=== SELECTED PASSAGE ===

Re: [PR] fix(docker): migrate single-node compose from host to bridge networking [incubator-hugegraph]

via GitHub Sun, 22 Feb 2026 03:54:17 -0800


imbajin commented on code in PR #2952:
URL: 
https://github.com/apache/incubator-hugegraph/pull/2952#discussion_r2837673519



##########
hugegraph-server/hugegraph-dist/src/assembly/static/bin/wait-storage.sh:
##########
@@ -70,7 +70,28 @@ done < <(env | sort -r | awk -F= '{ st = index($0, "="); 
print $1 " " substr($0,
 # wait for storage
 if env | grep '^hugegraph\.' > /dev/null; then
     if [ -n "${WAIT_STORAGE_TIMEOUT_S:-}" ]; then
-        timeout "${WAIT_STORAGE_TIMEOUT_S}s" bash -c \
-        "until bin/gremlin-console.sh -- -e $DETECT_STORAGE > /dev/null 2>&1; 
do echo \"Hugegraph server are waiting for storage backend...\"; sleep 5; done"
+        # Extract pd.peers from config or environment
+        PD_PEERS="${hugegraph_pd_peers:-}"

===

◆ REQUIRED WORK
1. Pick out each line in the records that contains the string "NAKON" and copy it out. Match the case exactly.
2. Carry on the code review of the HugeGraph Docker networking pull request, picking up right after its last line.

=== PROVIDED RECORDS ===

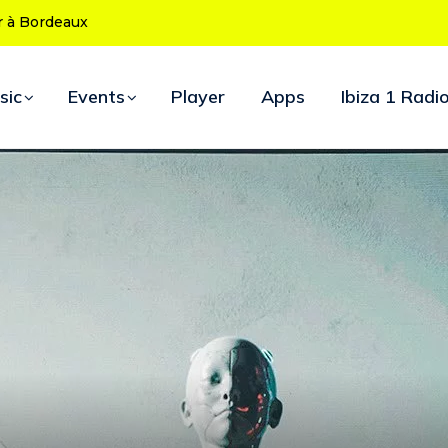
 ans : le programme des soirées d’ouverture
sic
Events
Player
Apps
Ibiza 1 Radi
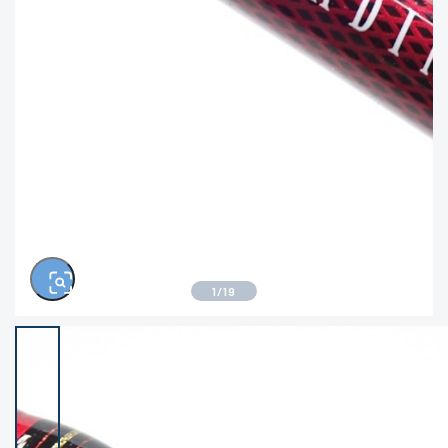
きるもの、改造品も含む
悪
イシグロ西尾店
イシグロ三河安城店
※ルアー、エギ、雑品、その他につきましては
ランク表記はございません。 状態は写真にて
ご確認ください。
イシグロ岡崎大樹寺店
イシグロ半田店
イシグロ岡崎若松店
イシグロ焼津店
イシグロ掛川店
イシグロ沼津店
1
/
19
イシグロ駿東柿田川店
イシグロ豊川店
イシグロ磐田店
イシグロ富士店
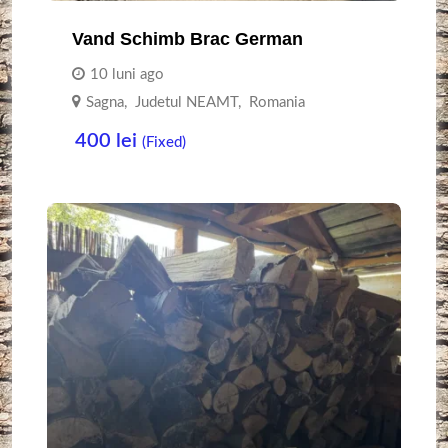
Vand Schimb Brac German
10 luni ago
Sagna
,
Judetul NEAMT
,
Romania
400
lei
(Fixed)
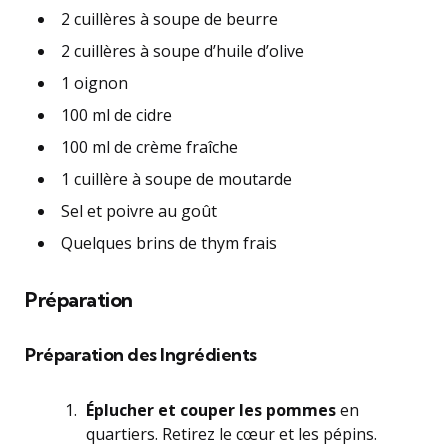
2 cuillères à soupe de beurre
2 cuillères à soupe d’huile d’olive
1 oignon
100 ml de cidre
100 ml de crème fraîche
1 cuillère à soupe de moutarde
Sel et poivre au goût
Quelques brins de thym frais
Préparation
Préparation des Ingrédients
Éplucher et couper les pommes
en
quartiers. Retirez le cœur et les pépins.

===
=== PROVIDED RECORDS ===

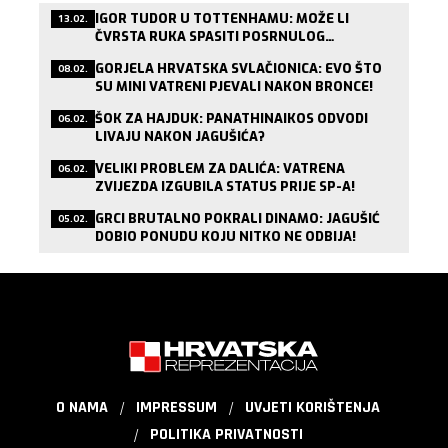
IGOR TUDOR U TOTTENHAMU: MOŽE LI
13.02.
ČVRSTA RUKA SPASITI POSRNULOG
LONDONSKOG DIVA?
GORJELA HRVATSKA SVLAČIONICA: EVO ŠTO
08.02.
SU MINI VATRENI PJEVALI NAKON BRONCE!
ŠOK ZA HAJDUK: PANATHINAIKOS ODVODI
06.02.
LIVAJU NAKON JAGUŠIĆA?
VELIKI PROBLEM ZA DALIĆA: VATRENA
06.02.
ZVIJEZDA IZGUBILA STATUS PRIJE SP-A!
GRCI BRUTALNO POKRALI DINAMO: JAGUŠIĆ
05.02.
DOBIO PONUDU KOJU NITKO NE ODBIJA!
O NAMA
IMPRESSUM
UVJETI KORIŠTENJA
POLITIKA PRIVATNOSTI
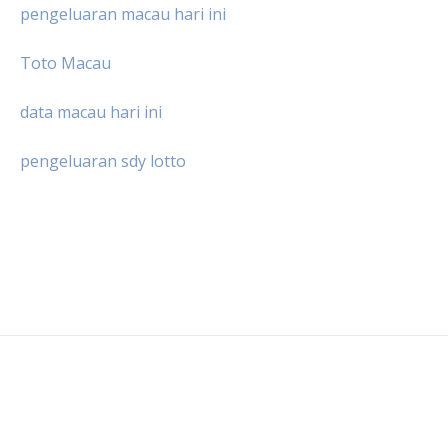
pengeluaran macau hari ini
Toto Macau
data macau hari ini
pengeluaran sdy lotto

===
=== PROVIDED RECORDS ===

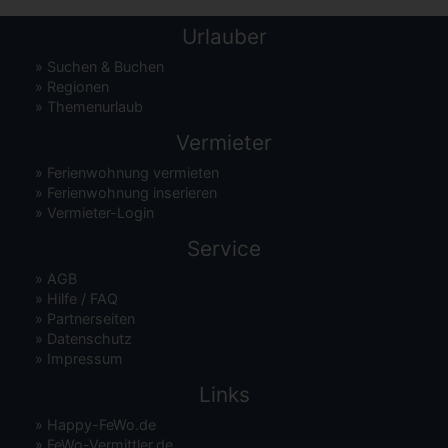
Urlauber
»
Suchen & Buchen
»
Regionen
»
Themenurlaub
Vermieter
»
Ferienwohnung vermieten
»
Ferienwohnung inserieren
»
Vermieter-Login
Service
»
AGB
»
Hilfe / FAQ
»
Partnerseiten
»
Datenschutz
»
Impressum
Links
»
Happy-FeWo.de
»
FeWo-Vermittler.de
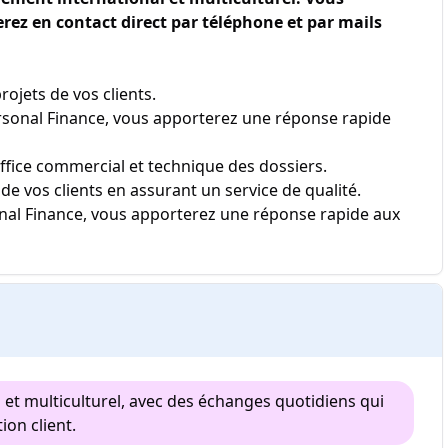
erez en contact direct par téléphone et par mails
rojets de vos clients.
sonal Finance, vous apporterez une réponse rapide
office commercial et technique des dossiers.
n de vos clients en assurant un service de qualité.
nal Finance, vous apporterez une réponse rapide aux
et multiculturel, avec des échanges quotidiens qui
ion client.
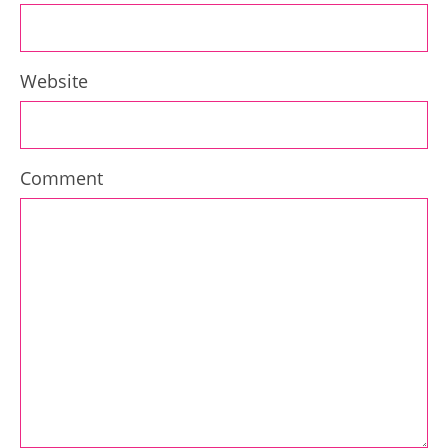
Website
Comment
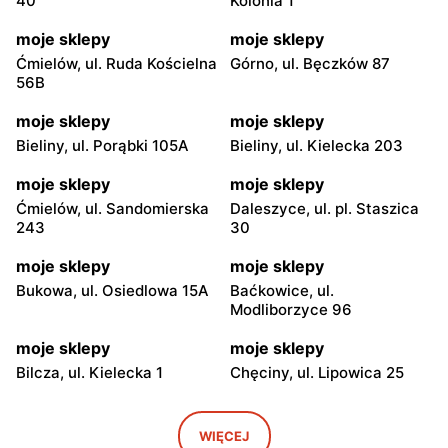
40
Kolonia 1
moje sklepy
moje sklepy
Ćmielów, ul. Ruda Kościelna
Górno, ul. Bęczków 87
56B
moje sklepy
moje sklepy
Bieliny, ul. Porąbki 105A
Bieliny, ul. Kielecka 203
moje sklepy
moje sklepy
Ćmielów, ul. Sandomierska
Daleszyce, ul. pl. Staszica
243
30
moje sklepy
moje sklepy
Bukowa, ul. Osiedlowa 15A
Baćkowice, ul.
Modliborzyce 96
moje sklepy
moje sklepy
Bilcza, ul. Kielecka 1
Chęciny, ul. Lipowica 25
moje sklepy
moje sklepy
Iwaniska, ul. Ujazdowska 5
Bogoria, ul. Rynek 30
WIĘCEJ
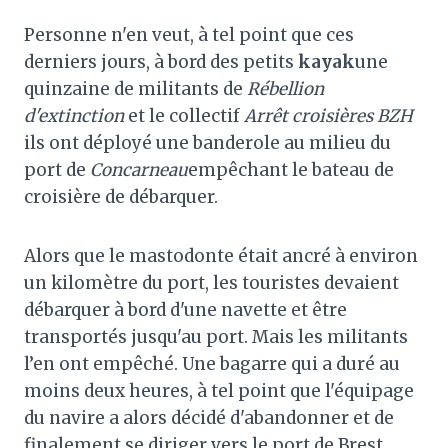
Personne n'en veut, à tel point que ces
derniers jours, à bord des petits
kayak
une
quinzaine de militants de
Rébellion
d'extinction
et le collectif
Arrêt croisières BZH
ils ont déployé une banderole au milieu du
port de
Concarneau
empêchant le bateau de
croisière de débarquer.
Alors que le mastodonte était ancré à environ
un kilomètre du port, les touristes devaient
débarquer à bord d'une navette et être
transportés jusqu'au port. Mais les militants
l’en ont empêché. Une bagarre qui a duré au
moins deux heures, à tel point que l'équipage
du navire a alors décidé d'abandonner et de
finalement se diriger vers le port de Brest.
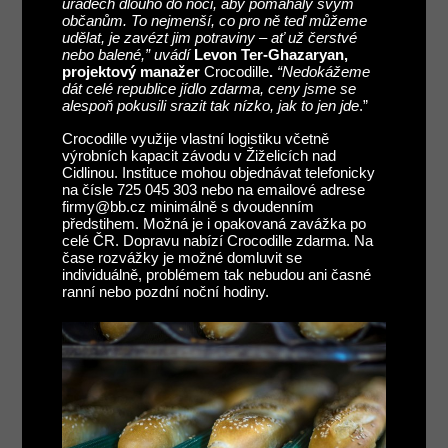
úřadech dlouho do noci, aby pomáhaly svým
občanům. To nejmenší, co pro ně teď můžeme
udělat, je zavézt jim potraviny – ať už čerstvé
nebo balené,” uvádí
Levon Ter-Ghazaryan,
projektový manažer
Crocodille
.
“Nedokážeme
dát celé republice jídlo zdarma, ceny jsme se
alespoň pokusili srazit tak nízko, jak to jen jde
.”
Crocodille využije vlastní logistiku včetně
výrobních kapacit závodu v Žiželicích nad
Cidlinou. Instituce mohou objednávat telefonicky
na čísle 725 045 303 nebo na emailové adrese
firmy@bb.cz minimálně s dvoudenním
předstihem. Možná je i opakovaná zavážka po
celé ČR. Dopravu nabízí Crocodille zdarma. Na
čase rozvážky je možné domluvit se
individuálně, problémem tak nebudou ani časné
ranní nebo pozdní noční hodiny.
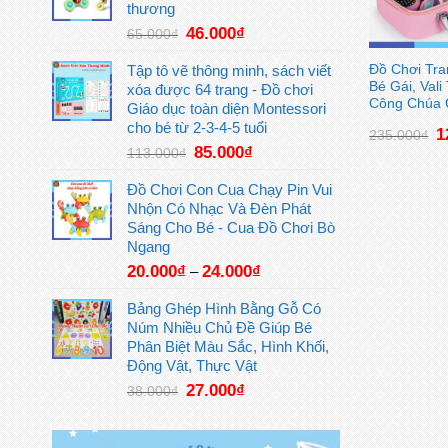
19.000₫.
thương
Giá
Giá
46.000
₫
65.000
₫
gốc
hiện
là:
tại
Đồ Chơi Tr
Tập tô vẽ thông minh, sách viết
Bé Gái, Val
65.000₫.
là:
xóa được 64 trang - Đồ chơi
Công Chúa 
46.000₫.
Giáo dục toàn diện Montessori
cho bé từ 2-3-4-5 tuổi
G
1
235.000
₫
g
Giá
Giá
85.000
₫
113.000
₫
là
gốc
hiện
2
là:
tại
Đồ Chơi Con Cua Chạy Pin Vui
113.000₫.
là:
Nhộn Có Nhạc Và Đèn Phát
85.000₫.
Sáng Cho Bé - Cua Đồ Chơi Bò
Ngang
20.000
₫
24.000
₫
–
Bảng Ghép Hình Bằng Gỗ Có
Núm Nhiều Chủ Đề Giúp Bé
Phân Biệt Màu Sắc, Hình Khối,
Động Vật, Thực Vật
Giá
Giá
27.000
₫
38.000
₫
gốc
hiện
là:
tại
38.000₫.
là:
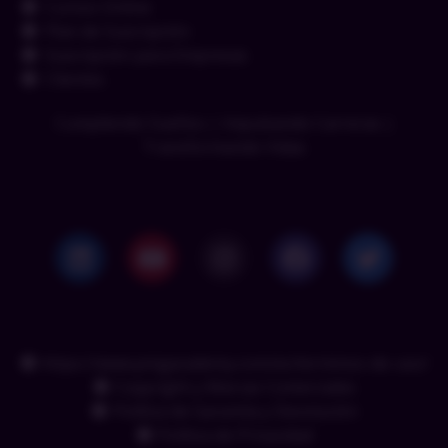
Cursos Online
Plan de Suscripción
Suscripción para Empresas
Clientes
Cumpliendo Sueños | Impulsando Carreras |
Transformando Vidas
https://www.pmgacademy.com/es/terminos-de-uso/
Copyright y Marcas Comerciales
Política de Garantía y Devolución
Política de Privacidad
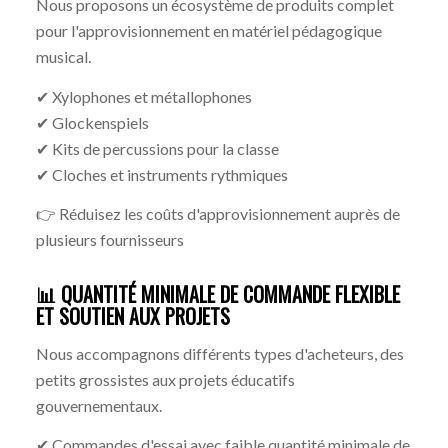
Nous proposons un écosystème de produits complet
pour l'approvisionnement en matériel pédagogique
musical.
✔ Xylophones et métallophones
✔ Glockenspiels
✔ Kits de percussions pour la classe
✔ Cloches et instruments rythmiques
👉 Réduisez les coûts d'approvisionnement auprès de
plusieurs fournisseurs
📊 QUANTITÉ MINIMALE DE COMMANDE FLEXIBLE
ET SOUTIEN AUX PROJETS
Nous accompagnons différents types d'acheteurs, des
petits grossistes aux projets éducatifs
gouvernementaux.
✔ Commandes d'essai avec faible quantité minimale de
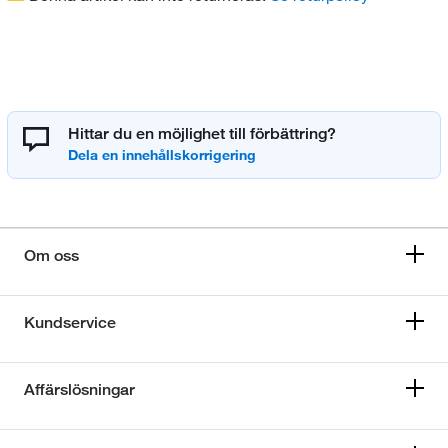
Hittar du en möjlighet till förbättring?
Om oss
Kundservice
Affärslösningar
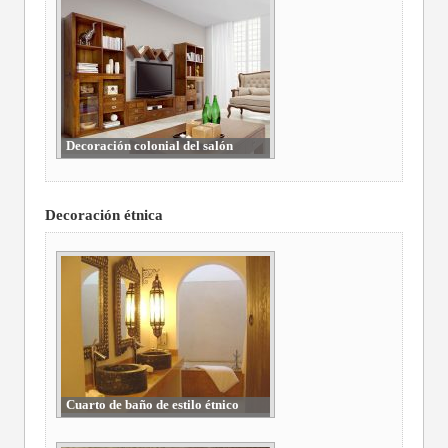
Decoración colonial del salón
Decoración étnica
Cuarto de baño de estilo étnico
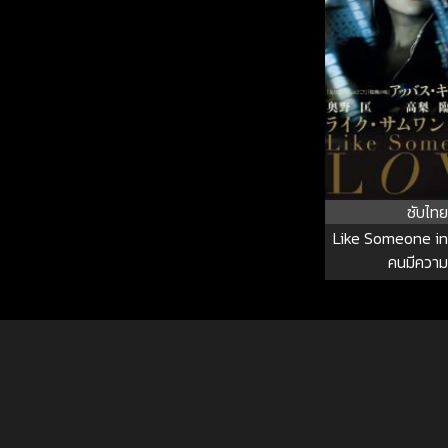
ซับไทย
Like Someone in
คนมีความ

===

◆ LIST OF ANSWERS
1.
SU MINI VATRENI PJEVALI NAKON BRONCE!
LIVAJU NAKON JAGUŠIĆA?

2.
+        if [ -z "$PD_PEERS" ]; then
+            PD_PEERS=$(grep -E "^\s*pd\.peers\s*=" "$GRAPH_CONF" | sed 
's/.*=\s*//' | tr -d ' ')
+        fi
+
+        if [ -n "$PD_PEERS" ]; then
+            # Convert gRPC address to REST address (8686 -> 8620)
+            PD_REST=$(echo "$PD_PEERS" | sed 's/:8686/:8620/g' | cut -d',' -f1)
+            echo "Waiting for PD REST endpoint at $PD_REST..."
+
+            timeout "${WAIT_STORAGE_TIMEOUT_S}s" bash -c "
+                until curl -fsS http://${PD_REST}/v1/health >/dev/null 2>&1; do
+                    echo 'Hugegraph server are waiting for storage backend...'
+                    sleep 5
+                done
+                echo 'PD is reachable, waiting extra 10s for store 
registration...'
+                sleep 10
+                echo 'Storage backend is ready!'
+            " || echo "Warning: Timeout waiting for storage, proceeding 
anyway..."
+        else
+            echo "No pd.peers configured, skipping storage wait..."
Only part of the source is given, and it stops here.